In de onderzoeksresultaten wordt onderscheid gemaakt tussen de volgende stakeholders: leerlingen, ouders, scholen, grensinformatiepunten en belangenverenigingen van werkgevers.
Leerlingen
Uit het onderzoek blijkt dat bijna 50% van de bevraagde vmbo-leerlingen inziet dat tweetalig onderwijs kan leiden tot een betere baan. Wel denken ze dat de tweetalige studie hen 50% extra tijd gaat kosten. Daardoor is slechts 20% van de bevraagde leerlingen bereid om ook echt ervoor te kiezen.

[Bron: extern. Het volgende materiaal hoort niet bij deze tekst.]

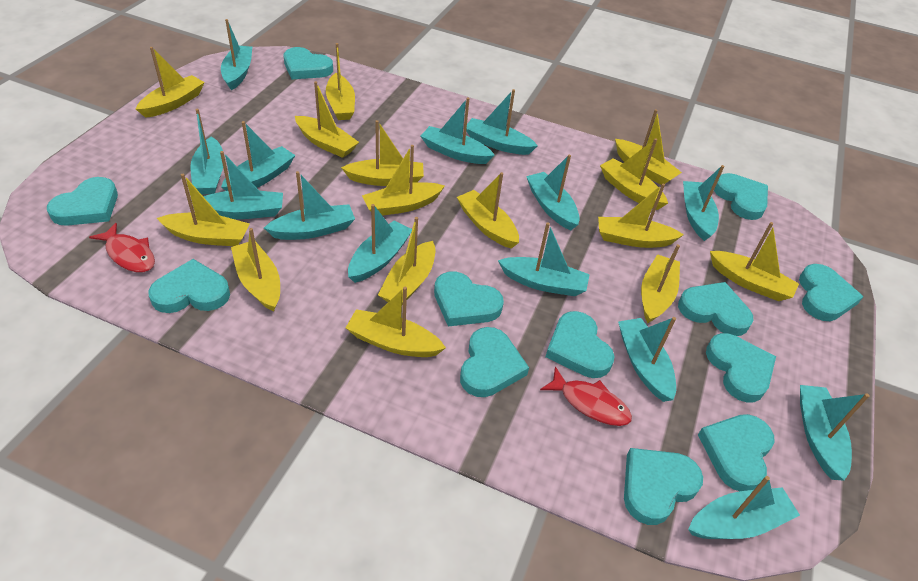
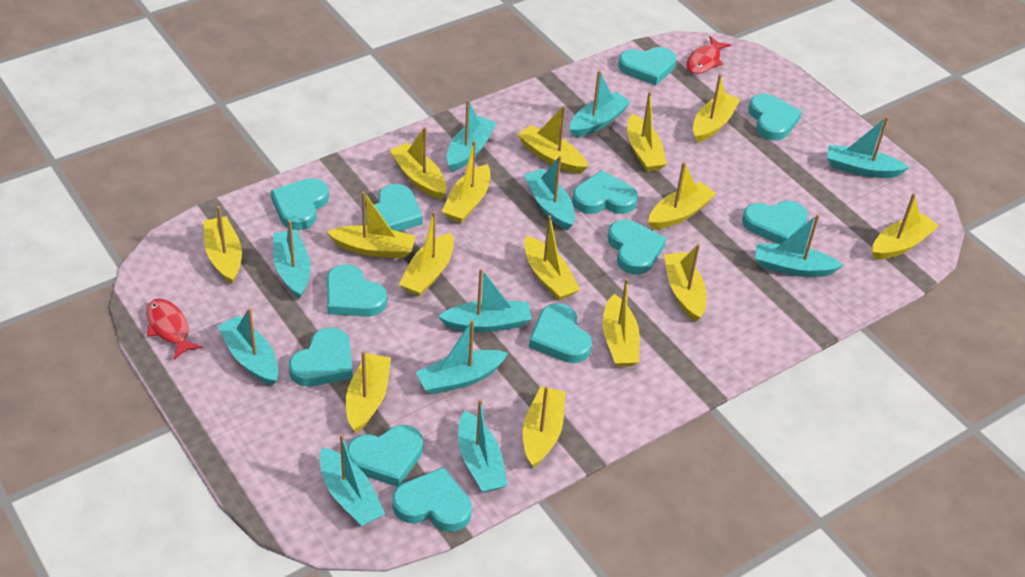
turquoise boat: [190,109,225,195] [203,151,283,219] [221,19,252,90] [221,121,295,191] [264,171,355,240] [348,204,412,283] [421,98,495,164] [466,89,538,155] [498,222,590,296] [526,154,580,230] [618,317,676,402] [683,165,724,241] [688,476,800,539] [800,385,870,481] = 14 -> [217,308,279,386] [273,220,311,299] [319,434,385,527] [416,320,508,395] [438,268,532,332] [447,100,497,172] [458,399,508,493] [524,156,575,230] [569,70,631,137] [755,214,843,277] [827,116,910,178] = 11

Verder blijkt dat leerlingen in de hoge vmbo-stromen meer interesse hebben in tweetalig onderwijs en ook meer bereid zijn om in Duitsland te werken, terwijl juist de leerlingen in de lagere, technische stromen er meer baat bij kunnen hebben. Daarnaast blijken leerlingen met hoge cijfers voor Duits meer interesse te hebben in tweetalig onderwijs dan leerlingen met lage cijfers.
Ouders
Van de bevraagde ouders zou 50% hun kind inschrijven voor tweetalig onderwijs. Van die 50% zou 65% extra willen betalen hiervoor. 94% van de ouders gaf aan dat ze in staat zijn om hun kinderen te helpen met huiswerk of taken voor het vak Duits.
Scholen
Vertegenwoordigers van scholen in de regio geven aan te willen meewerken aan een internationale regio, maar tegelijkertijd veel uitdagingen te zien op dat vlak. Voorbeelden zijn de motivatie van leerlingen, de vereiste basiskennis van de Duitse taal bij leerlingen en financiële steun voor het opleiden en begeleiden van leerkrachten.
Grensinformatiepunten
Deze partijen geven aan dat onderwijs over de cultuurverschillen tussen beide landen cruciaal is bij tweetalig onderwijs. Zo moet aandacht worden besteed aan de hiërarchische structuur en formele omgangsvormen binnen Duitse organisaties.
Belangenverenigingen
De belangenverenigingen MKB Limburg en IHK Aachen zien aan beide kanten van de grens grote tekorten aan technisch geschoold personeel. Het aantal Nederlanders dat in Duitsland werkt, is relatief laag. Duitse bedrijven werven ook niet actief in Nederland, omdat de technische opleidingen in eigen land meer de diepte in gaan terwijl in Nederland de opleidingen breder zijn ingestoken en medewerkers zich on the job kunnen specialiseren.
Aanbevelingen
“Op basis van deze resultaten hebben we een adviesrapport opgesteld voor de provincie”, aldus Meyers. “Zo adviseren we om meer bewustzijn te creëren bij alle stakeholders – maar vooral ouders en leerlingen – over de meerwaarde van tweetaligheid. Ook raden we aan om klein te beginnen; eerst additionele taallessen en daarna eventueel uitbreiden. Verder moet er bij de invoering van tweetalig onderwijs voor certificatie worden gezorgd. Hierdoor kunnen leerlingen achteraf met een certificaat of diploma aantonen wat ze hebben gepresteerd. Een laatste belangrijk punt is het activeren van Duitse bedrijven, bijvoorbeeld door stageplekken en bedrijfsbezoeken te regelen bij deze bedrijven. Zo wordt de Duitse arbeidsmarkt tastbaar voor de leerlingen.”
Het cluster Economie en Innovatie van Provincie Limburg is zeer tevreden over het eindresultaat. De onderzoeksresultaten en het adviesrapport vormen de basis voor overleg over de te nemen stappen in 2020.